> WHAT TO PRODUCE
How many lines in the items below contain the word "Minuten"? Reply with the number only.

Collection entries:
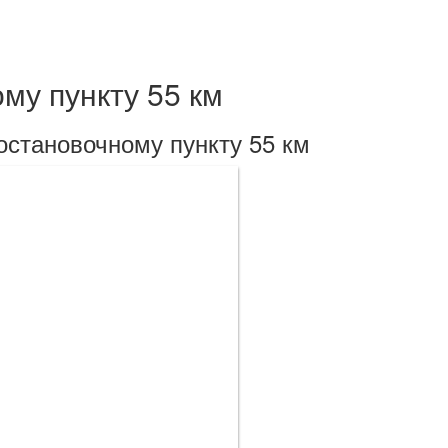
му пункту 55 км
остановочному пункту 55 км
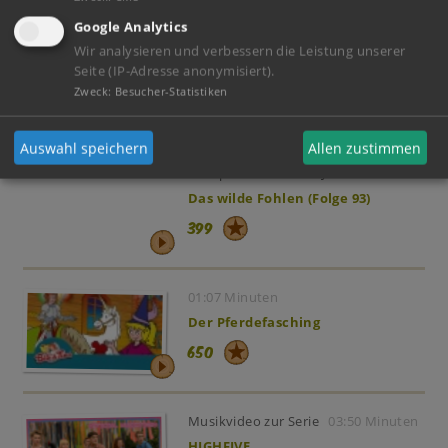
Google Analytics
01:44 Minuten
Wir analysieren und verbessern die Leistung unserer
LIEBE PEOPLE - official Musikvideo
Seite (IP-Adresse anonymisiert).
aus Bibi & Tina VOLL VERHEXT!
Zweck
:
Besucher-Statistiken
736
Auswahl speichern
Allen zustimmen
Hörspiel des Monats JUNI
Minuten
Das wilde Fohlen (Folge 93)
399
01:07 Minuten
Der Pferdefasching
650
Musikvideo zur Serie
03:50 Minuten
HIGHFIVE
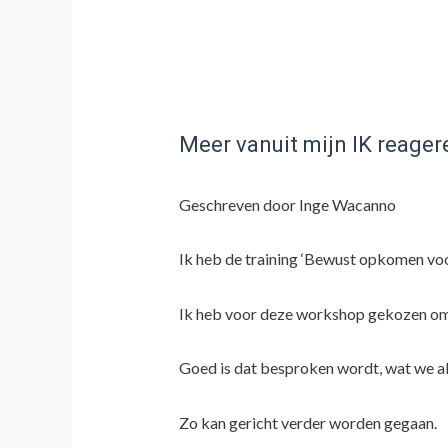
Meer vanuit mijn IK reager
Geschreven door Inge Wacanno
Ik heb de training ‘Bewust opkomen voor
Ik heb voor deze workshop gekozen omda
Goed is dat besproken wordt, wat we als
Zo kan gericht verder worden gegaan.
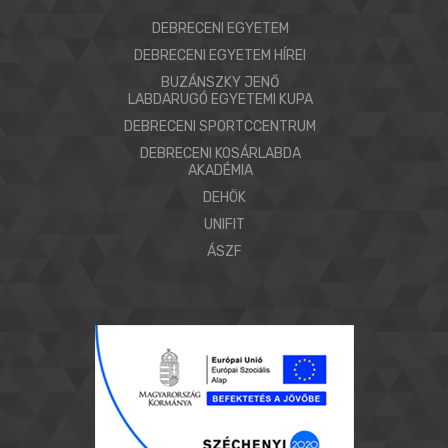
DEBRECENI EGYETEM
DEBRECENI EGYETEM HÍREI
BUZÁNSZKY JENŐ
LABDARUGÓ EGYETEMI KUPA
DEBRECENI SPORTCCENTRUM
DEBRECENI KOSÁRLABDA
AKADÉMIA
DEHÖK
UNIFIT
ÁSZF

...

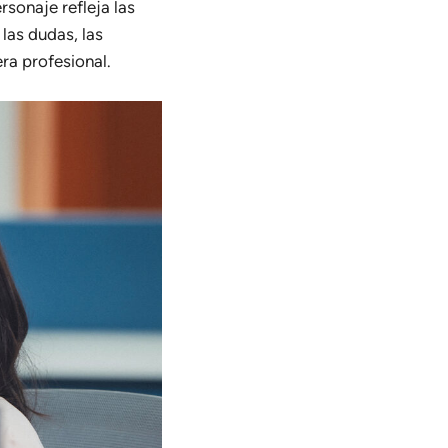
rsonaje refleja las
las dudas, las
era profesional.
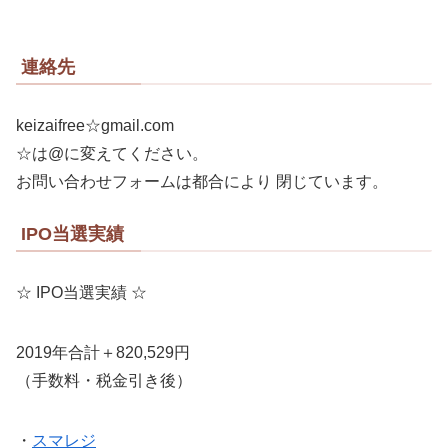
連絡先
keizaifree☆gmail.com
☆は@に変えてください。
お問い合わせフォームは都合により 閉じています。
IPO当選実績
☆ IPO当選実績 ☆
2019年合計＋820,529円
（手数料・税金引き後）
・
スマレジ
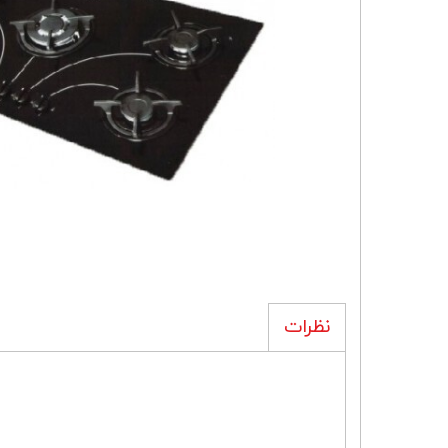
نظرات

---

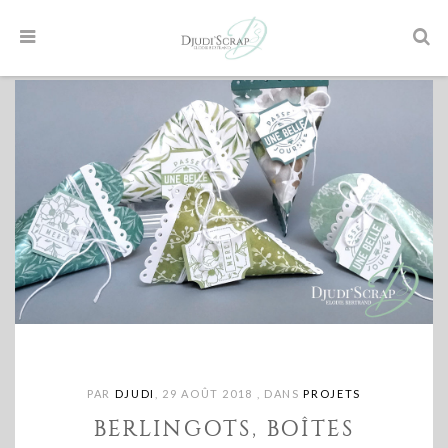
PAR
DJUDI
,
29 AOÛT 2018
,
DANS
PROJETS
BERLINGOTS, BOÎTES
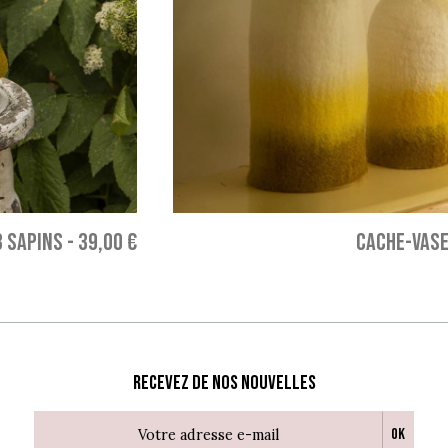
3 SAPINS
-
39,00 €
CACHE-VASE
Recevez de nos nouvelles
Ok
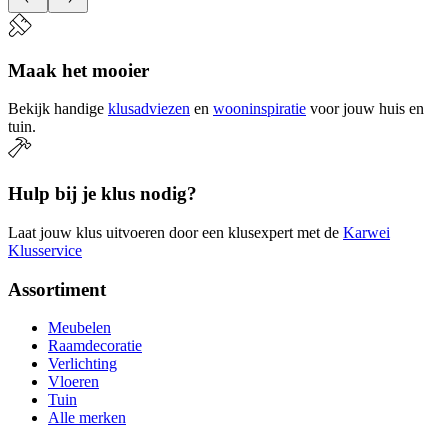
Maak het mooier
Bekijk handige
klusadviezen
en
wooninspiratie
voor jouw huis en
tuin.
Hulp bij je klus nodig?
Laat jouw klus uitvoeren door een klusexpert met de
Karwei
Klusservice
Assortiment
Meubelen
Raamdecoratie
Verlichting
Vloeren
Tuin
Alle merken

> ANSWER BOX
4